Computer performance analysis
Computer performance analysis is the study of work flowing through computers with the general goals of improving throughput, controlling response time, using resources efficiently, eliminating bottlenecks, and predicting performance under anticipated peak loads.
Computer graphics and visualization
Computer graphics is the study of digital visual contents, and involves synthesis and manipulation of image data. The study is connected to many other fields in computer science, including computer vision, image processing, and computational geometry, and is heavily applied in the fields of special effects and video games.
Computer security and cryptography
Computer security is a branch of computer technology, whose objective includes protection of information from unauthorized access, disruption, or modification while maintaining the accessibility and usability of the system for its intended users. Cryptography is the practice and study of hiding (encryption) and therefore deciphering (decryption) information. Modern cryptography is largely related to computer science, for many encryption and decryption algorithms are based on their computational complexity.
Computational science (or scientific computing) is the field of study concerned with constructing mathematical models and quantitative analysis techniques and using computers to analyze and solve scientific problems. In practical use, it is typically the application of computer simulation and other forms of computation to problems in various scientific disciplines.
This branch of computer science aims to manage networks between computers worldwide.
Concurrent, parallel and distributed systems
Concurrency is a property of systems in which several computations are executing simultaneously, and potentially interacting with each other. A number of mathematical models have been developed for general concurrent computation including Petri nets, process calculi and the Parallel Random Access Machine model.

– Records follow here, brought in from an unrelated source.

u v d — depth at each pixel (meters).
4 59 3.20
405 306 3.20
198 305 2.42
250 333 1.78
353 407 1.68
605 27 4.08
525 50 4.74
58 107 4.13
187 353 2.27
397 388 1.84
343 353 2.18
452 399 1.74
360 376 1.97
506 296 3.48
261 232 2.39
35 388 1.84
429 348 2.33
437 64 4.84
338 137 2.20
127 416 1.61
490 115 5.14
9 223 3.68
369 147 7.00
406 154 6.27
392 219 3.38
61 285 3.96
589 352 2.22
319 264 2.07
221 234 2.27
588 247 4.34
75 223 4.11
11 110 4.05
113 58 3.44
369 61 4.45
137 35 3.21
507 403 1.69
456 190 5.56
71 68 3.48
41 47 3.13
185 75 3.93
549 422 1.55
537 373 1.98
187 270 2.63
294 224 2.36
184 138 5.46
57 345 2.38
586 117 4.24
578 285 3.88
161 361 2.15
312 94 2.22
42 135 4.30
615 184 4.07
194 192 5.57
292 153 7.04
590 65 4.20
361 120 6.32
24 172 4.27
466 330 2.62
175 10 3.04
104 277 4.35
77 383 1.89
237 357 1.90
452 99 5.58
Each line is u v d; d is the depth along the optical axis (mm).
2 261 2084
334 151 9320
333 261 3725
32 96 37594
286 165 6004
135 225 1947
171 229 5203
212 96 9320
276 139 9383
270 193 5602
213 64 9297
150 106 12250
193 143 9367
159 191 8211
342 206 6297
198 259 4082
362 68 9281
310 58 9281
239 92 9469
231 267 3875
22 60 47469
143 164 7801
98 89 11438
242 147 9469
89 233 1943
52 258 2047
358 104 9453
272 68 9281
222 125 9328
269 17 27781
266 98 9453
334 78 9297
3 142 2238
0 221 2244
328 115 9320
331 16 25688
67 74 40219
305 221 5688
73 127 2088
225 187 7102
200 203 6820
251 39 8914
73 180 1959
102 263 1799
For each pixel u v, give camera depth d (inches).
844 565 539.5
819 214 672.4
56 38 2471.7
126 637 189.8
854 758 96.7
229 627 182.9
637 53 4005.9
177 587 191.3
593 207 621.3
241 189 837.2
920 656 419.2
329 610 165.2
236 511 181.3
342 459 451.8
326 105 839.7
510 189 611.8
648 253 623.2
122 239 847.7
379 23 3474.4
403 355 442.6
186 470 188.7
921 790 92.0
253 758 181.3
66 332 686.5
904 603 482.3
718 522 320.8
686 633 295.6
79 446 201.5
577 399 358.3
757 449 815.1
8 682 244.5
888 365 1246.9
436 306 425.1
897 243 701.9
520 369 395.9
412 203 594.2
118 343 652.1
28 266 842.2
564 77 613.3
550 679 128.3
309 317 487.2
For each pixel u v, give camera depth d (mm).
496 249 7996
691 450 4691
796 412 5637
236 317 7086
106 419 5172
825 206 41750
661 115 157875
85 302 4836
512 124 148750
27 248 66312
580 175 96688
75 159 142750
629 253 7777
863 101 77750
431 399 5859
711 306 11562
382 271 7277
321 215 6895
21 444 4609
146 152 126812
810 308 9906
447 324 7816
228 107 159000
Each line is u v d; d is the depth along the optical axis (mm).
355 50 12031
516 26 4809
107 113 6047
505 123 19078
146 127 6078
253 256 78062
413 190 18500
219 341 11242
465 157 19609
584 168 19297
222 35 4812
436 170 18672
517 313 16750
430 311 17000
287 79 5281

A distributed system extends the idea of concurrency onto multiple computers connected through a network. Computers within the same distributed system have their own private memory, and information is often exchanged among themselves to achieve a common goal.
A database is intended to organize, store, and retrieve large amounts of data easily. Digital databases are managed using database management systems to store, create, maintain, and search data, through database models and query languages.
Research that develops theories, principles, and guidelines for user interface designers, so they can create satisfactory user experiences with desktop, laptop, and mobile devices.
Software engineering is the study of designing, implementing, and modifying software in order to ensure it is of high quality, affordable, maintainable, and fast to build. It is a systematic approach to software design, involving the application of engineering practices to software. Software engineering deals with the organizing and analyzing of software—it doesn’t just deal with the creation or manufacture of new software, but its internal maintenance and arrangement. Both computer applications software engineers and computer systems software engineers are projected to be among the fastest growing occupations from 2008 to 2018.